“Why don’t you go to the hotels and hire out to them?” demanded Tom; and then he wondered if there were a landlord in the world who would trust a boat-load of passengers, ladies and children for instance, to the care of the walking whisky barrel he saw before him.

“Didn’t I try that very thing down there”—another backward jerk of the head—“an’ didn’t they tell me that they didn’t have no use fur sich lookin’ fellers as me an’ my boys was?” exclaimed Matt Coyle, fiercely. “They did fur a fact. But if I had a boat of my own I could go up to Injun Lake where they ain’t so perticular about the clothes a man wears, so long as he understands his business, an’ I’d make piles of money, too; ’cause why—I’d work fur less’n the reg’lar hotel guides. See?”

“Yes, I see; but how long would it be before the regular guides would run you out, the same as the Mount Airy people did? They would make the country so hot for you that you couldn’t stay there.”

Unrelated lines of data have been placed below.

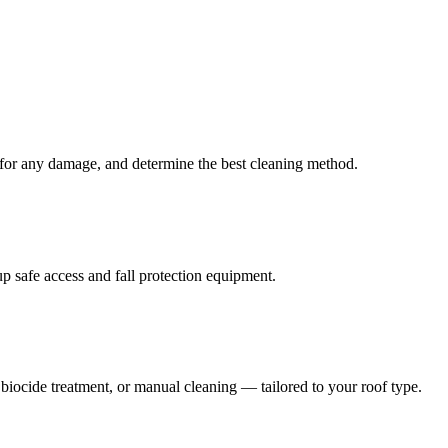
k for any damage, and determine the best cleaning method.
 safe access and fall protection equipment.
iocide treatment, or manual cleaning — tailored to your roof type.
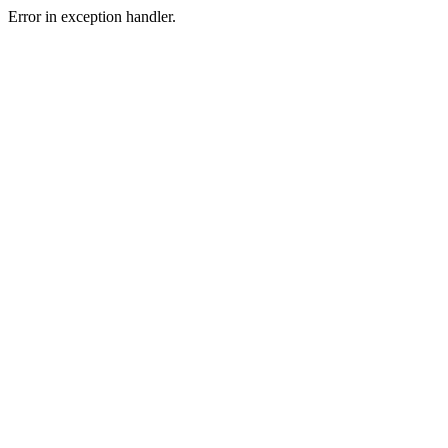
Error in exception handler.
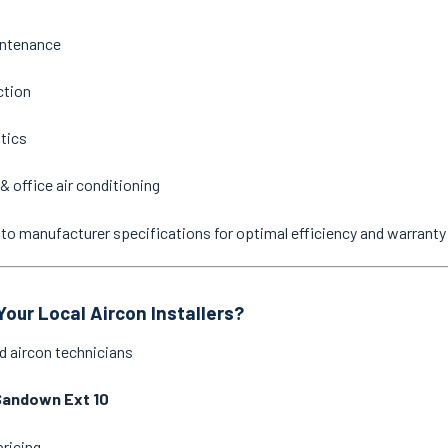
intenance
ction
stics
& office air conditioning
ne to manufacturer specifications for optimal efficiency and warrant
our Local Aircon Installers?
d aircon technicians
Sandown Ext 10
pricing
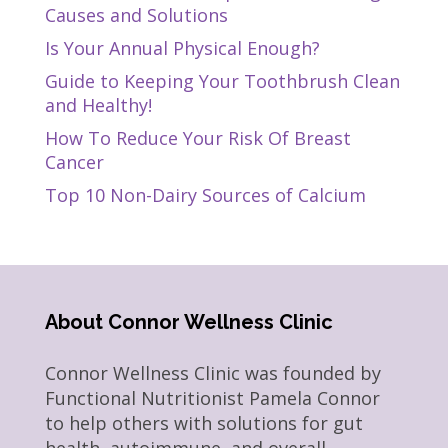
Causes and Solutions
Is Your Annual Physical Enough?
Guide to Keeping Your Toothbrush Clean
and Healthy!
How To Reduce Your Risk Of Breast
Cancer
Top 10 Non-Dairy Sources of Calcium
About Connor Wellness Clinic
Connor Wellness Clinic was founded by
Functional Nutritionist Pamela Connor
to help others with solutions for gut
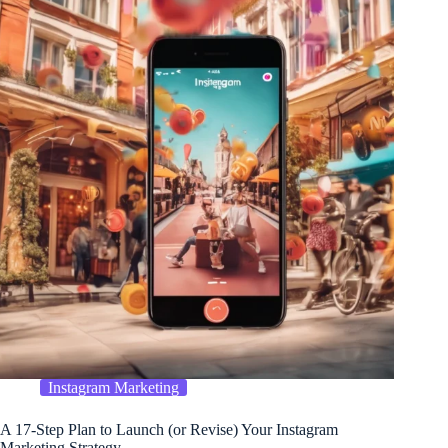
Instagram Marketing
A 17-Step Plan to Launch (or Revise) Your Instagram
Marketing Strategy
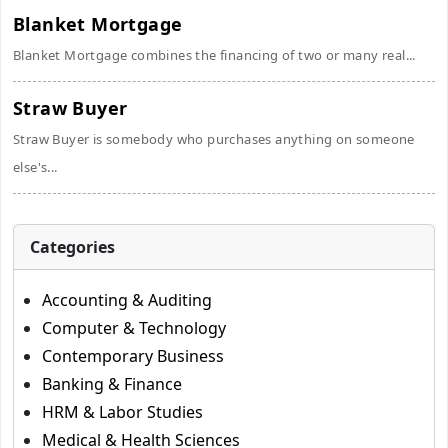
Blanket Mortgage
Blanket Mortgage combines the financing of two or many real...
Straw Buyer
Straw Buyer is somebody who purchases anything on someone
else's...
Categories
Accounting & Auditing
Computer & Technology
Contemporary Business
Banking & Finance
HRM & Labor Studies
Medical & Health Sciences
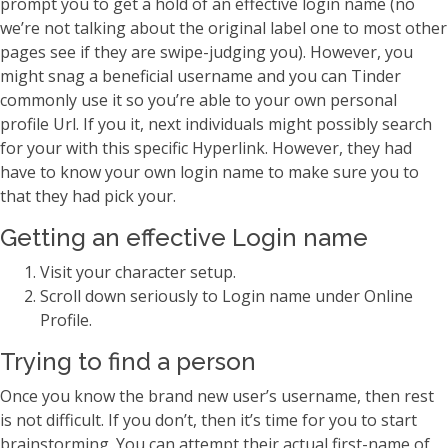
prompt you to get a hold of an effective login name (no
we’re not talking about the original label one to most other
pages see if they are swipe-judging you). However, you
might snag a beneficial username and you can Tinder
commonly use it so you’re able to your own personal
profile Url. If you it, next individuals might possibly search
for your with this specific Hyperlink. However, they had
have to know your own login name to make sure you to
that they had pick your.
Getting an effective Login name
Visit your character setup.
Scroll down seriously to Login name under Online
Profile.
Trying to find a person
Once you know the brand new user’s username, then rest
is not difficult. If you don’t, then it’s time for you to start
brainstorming. You can attempt their actual first-name of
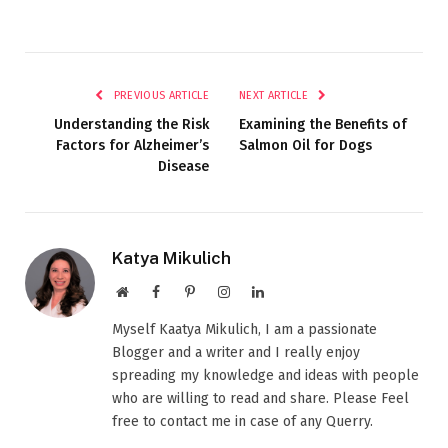
PREVIOUS ARTICLE
NEXT ARTICLE
Understanding the Risk
Examining the Benefits of
Factors for Alzheimer’s
Salmon Oil for Dogs
Disease
Katya Mikulich
Website
Facebook
Pinterest
Instagram
LinkedIn
Myself Kaatya Mikulich, I am a passionate
Blogger and a writer and I really enjoy
spreading my knowledge and ideas with people
who are willing to read and share. Please Feel
free to contact me in case of any Querry.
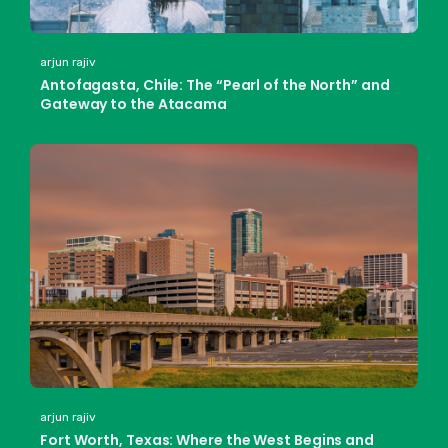
arjun rajiv
Antofagasta, Chile: The “Pearl of the North” and
Gateway to the Atacama
arjun rajiv
Fort Worth, Texas: Where the West Begins and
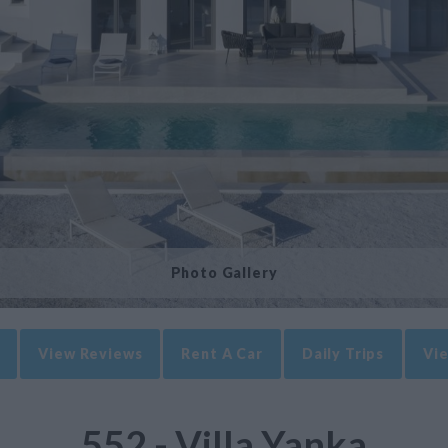
Photo Gallery
View Reviews
Rent A Car
Daily Trips
Vie
552 - Villa Yanka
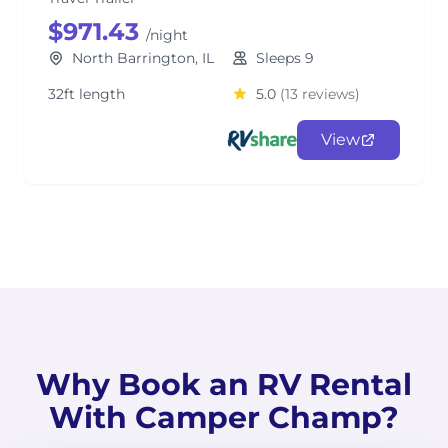
$971.43
/night
North Barrington, IL
Sleeps 9
32ft length
5.0
(13 reviews)
View
Why Book an RV Rental
With Camper Champ?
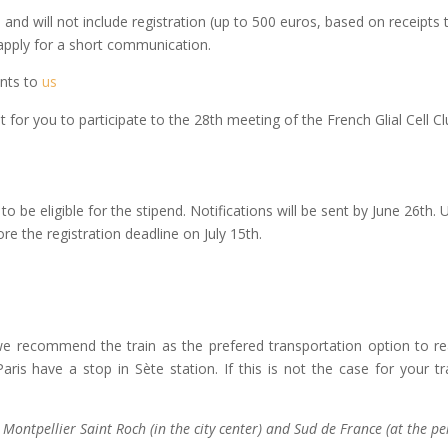
and will not include registration (up to 500 euros, based on receipts t
apply for a short communication.
ents to
us
ant for you to participate to the 28th meeting of the French Glial Cel
to be eligible for the stipend. Notifications will be sent by June 26th.
ore the registration deadline on July 15th.
we recommend the train as the prefered transportation option to reac
ris have a stop in Sète station. If this is not the case for your
 Montpellier Saint Roch (in the city center) and Sud de France (at the pe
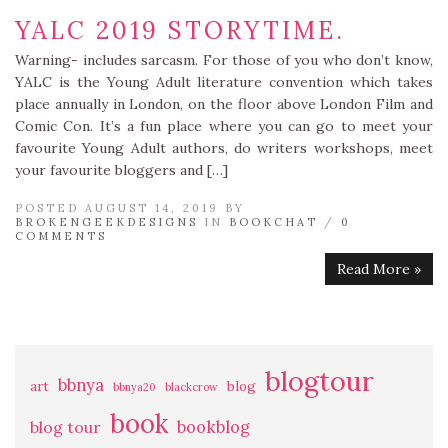
YALC 2019 STORYTIME.
Warning- includes sarcasm. For those of you who don’t know,
YALC is the Young Adult literature convention which takes
place annually in London, on the floor above London Film and
Comic Con. It’s a fun place where you can go to meet your
favourite Young Adult authors, do writers workshops, meet
your favourite bloggers and […]
POSTED AUGUST 14, 2019 BY
BROKENGEEKDESIGNS
IN
BOOKCHAT
/
0
COMMENTS
Read More »
blogtour
bbnya
art
blog
bbnya20
blackcrow
book
bookblog
blog tour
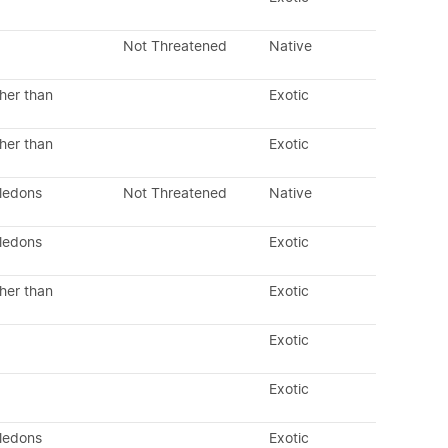
Not Threatened
Native
her than
Exotic
her than
Exotic
yledons
Not Threatened
Native
yledons
Exotic
her than
Exotic
Exotic
Exotic
yledons
Exotic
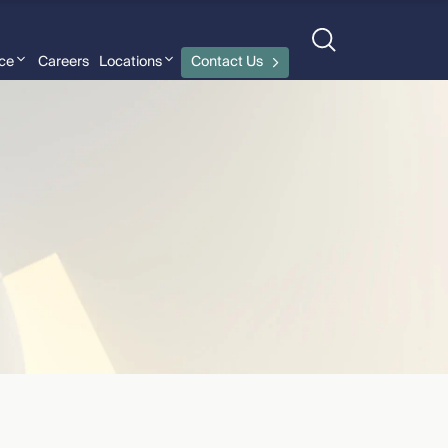
nce
Careers
Locations
Contact Us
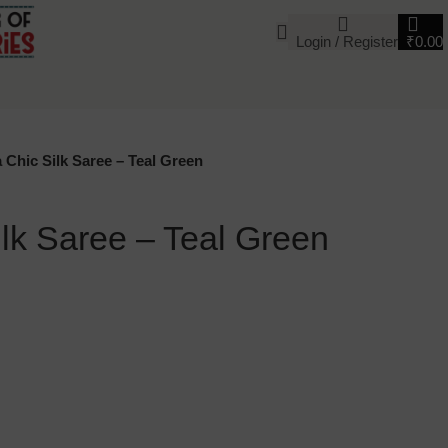
Login / Register
₹
0.00
 Chic Silk Saree – Teal Green
lk Saree – Teal Green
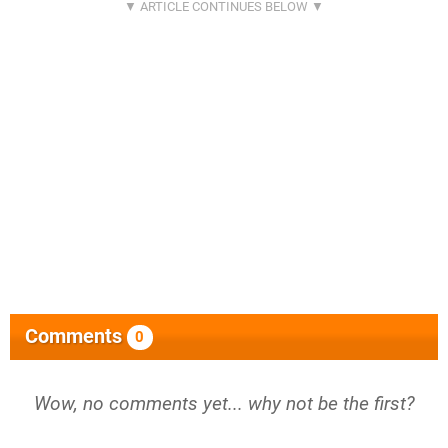
Comments
0
Wow, no comments yet... why not be the first?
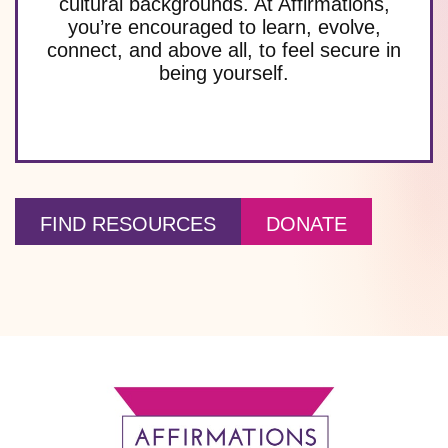
cultural backgrounds. At Affirmations,
you’re encouraged to learn, evolve,
connect, and above all, to feel secure in
being yourself.
FIND RESOURCES
DONATE
Footer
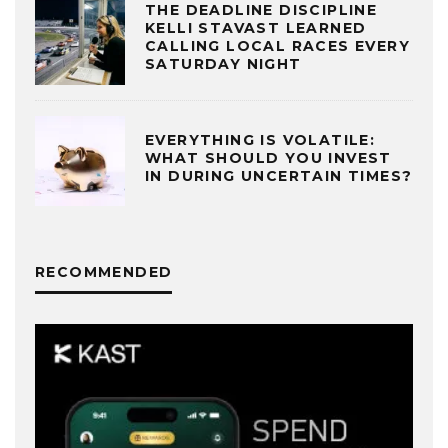
THE DEADLINE DISCIPLINE
KELLI STAVAST LEARNED
CALLING LOCAL RACES EVERY
SATURDAY NIGHT
EVERYTHING IS VOLATILE:
WHAT SHOULD YOU INVEST
IN DURING UNCERTAIN TIMES?
RECOMMENDED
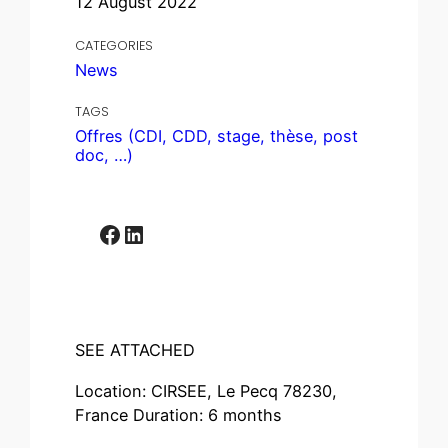
12 August 2022
CATEGORIES
News
TAGS
Offres (CDI, CDD, stage, thèse, post
doc, …)
Facebook
LinkedIn
SEE ATTACHED
Location: CIRSEE, Le Pecq 78230,
France Duration: 6 months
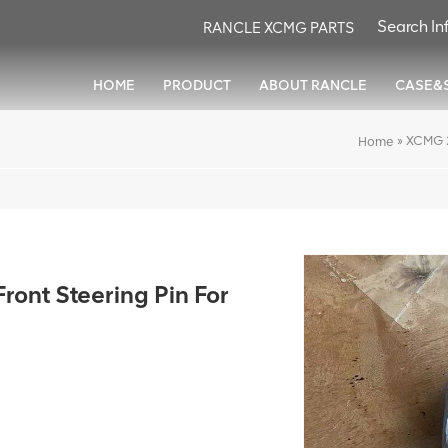
RANCLE XCMG PARTS
HOME
PRODUCT
ABOUT RANCLE
CASE&
»
XCMG 2
Home
nt Steering Pin For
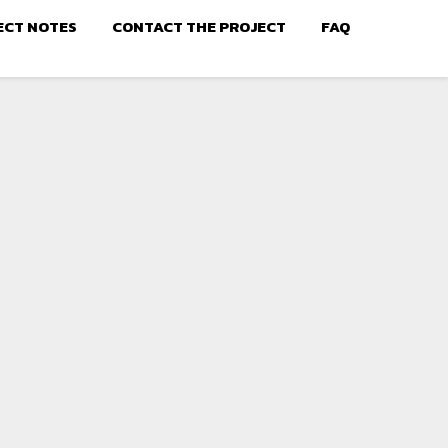
ECT NOTES
CONTACT THE PROJECT
FAQ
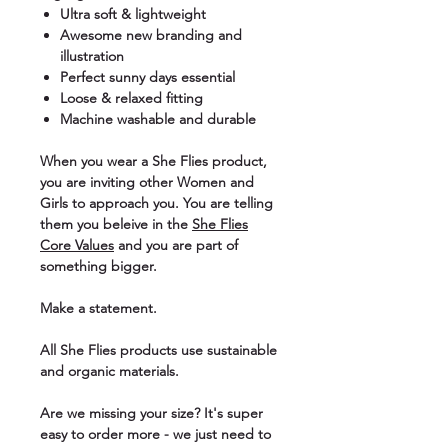
Ultra soft & lightweight
Awesome new branding and
illustration
Perfect sunny days essential
Loose & relaxed fitting
Machine washable and durable
When you wear a She Flies product,
you are inviting other Women and
Girls to approach you. You are telling
them you beleive in the
She Flies
Core Values
and you are part of
something bigger.
Make a statement.
All She Flies products use sustainable
and organic materials.
Are we missing your size? It's super
easy to order more - we just need to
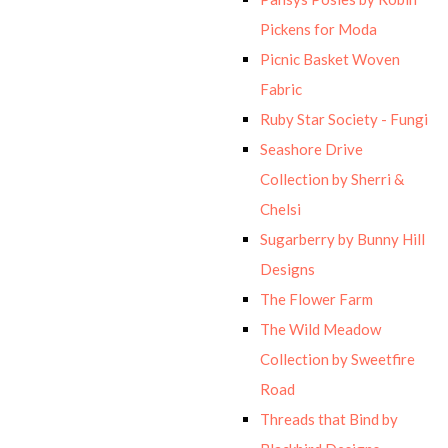
Pickens for Moda
Picnic Basket Woven
Fabric
Ruby Star Society - Fungi
Seashore Drive
Collection by Sherri &
Chelsi
Sugarberry by Bunny Hill
Designs
The Flower Farm
The Wild Meadow
Collection by Sweetfire
Road
Threads that Bind by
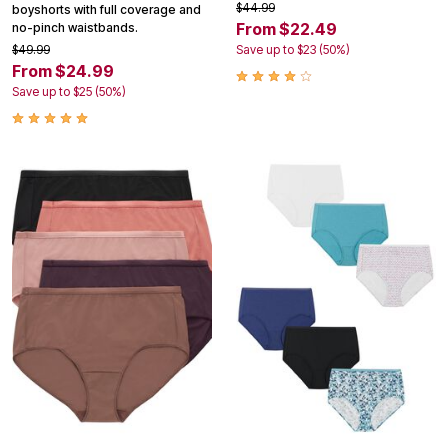
$44.99
boyshorts with full coverage and
From $22.49
no-pinch waistbands.
$49.99
Save up to $23 (50%)
From $24.99
Save up to $25 (50%)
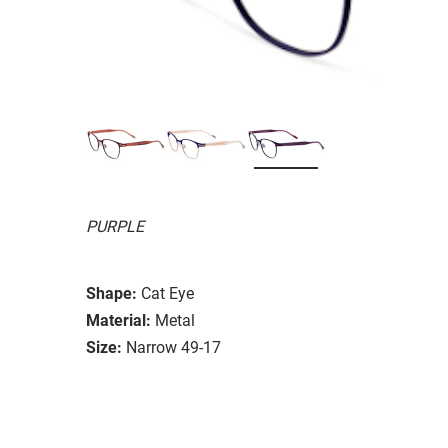
PURPLE
Shape:
Cat Eye
Material:
Metal
Size:
Narrow 49-17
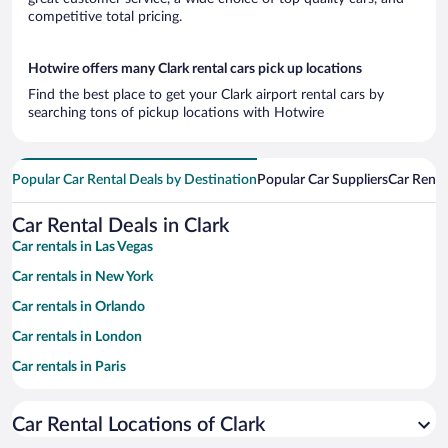
competitive total pricing.
Hotwire offers many Clark rental cars pick up locations
Find the best place to get your Clark airport rental cars by
searching tons of pickup locations with Hotwire
Popular Car Rental Deals by Destination
Popular Car Suppliers
Car Renta
Car Rental Deals in Clark
Car rentals in Las Vegas
Car rentals in New York
Car rentals in Orlando
Car rentals in London
Car rentals in Paris
Car rentals in Cancun
Car Rental Locations of Clark
Car rentals in Miami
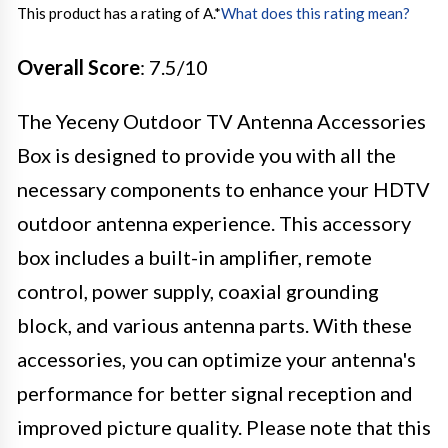
This product has a rating of A.
*
What does this rating mean?
Overall Score
: 7.5/10
The Yeceny Outdoor TV Antenna Accessories
Box is designed to provide you with all the
necessary components to enhance your HDTV
outdoor antenna experience. This accessory
box includes a built-in amplifier, remote
control, power supply, coaxial grounding
block, and various antenna parts. With these
accessories, you can optimize your antenna's
performance for better signal reception and
improved picture quality. Please note that this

“Suppos’n they tried that little game on?” answered Matt, laying down his rifle long enough to shake both his huge fists in the air. “Ain’t that somethin’ that two can play at? I’d break up the business of guidin’ in less’n two seasons.”

“How would you do it?”

“Yes, I would,” Matt went on. “If I only had a boat that was easy to slip around in an’ light to tote over the carries, I’d make the folks who come there fur fun so sick of them woods that they wouldn’t never come there no more; then what would become of them two big hotels when there wasn’t no custom to run ’em?”

“How would you go about it?” repeated Tom.

“Oh, there’s plenty of ways,” answered the squatter, shaking his head knowingly.

“Give us one of them.”

“Wal, s’pos’n I should see a big party, with childern among ’em, start out from one of them hotels as big as life, an’ I should foller along after ’em, easy like, an’ some day, when there wasn’t no men folks about, I should slip up, grab one of them childern an’ run him off to the mountains? An’ s’pos’n one of my boys should happen to be loafin’ around that hotel when the party come back without the child, an’ should hear that a reward of a hunderd, mebbe two hunderd dollars had been offered fur his safe return? Couldn’t my boy easy hunt me up, an’ couldn’t I tote that young un back to his pap an’ claim them dollars? Eh?”